#### [REQUIRED WORK]
Print the lines of the records below without any change, starting at the line with "common name: Rough maidenhair" and continuing to the end of the records, both included.

#### [RECORDS PROVIDED]
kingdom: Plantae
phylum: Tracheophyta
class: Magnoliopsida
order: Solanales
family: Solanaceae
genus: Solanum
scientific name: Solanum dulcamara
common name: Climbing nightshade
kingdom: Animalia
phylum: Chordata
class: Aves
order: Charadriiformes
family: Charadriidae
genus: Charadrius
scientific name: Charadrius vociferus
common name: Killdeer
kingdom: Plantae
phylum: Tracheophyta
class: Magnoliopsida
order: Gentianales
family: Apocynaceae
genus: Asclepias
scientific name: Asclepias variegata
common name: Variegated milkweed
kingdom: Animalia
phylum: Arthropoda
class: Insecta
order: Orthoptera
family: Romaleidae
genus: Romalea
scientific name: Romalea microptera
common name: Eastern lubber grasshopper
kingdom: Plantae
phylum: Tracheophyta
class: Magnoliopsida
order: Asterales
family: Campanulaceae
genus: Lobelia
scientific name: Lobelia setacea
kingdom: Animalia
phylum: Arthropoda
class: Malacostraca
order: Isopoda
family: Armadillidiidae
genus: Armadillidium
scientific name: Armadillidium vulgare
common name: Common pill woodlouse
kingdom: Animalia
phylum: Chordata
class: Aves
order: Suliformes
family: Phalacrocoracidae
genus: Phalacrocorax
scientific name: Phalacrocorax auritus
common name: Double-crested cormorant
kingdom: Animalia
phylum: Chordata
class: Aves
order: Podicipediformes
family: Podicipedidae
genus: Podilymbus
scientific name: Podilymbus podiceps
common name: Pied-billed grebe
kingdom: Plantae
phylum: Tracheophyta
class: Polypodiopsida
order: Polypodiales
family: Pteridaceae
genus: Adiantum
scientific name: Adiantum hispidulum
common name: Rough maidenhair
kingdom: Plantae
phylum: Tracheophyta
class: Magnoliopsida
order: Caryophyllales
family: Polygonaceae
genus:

#### [OUTPUT OF THE TASK]
common name: Rough maidenhair
kingdom: Plantae
phylum: Tracheophyta
class: Magnoliopsida
order: Caryophyllales
family: Polygonaceae
genus:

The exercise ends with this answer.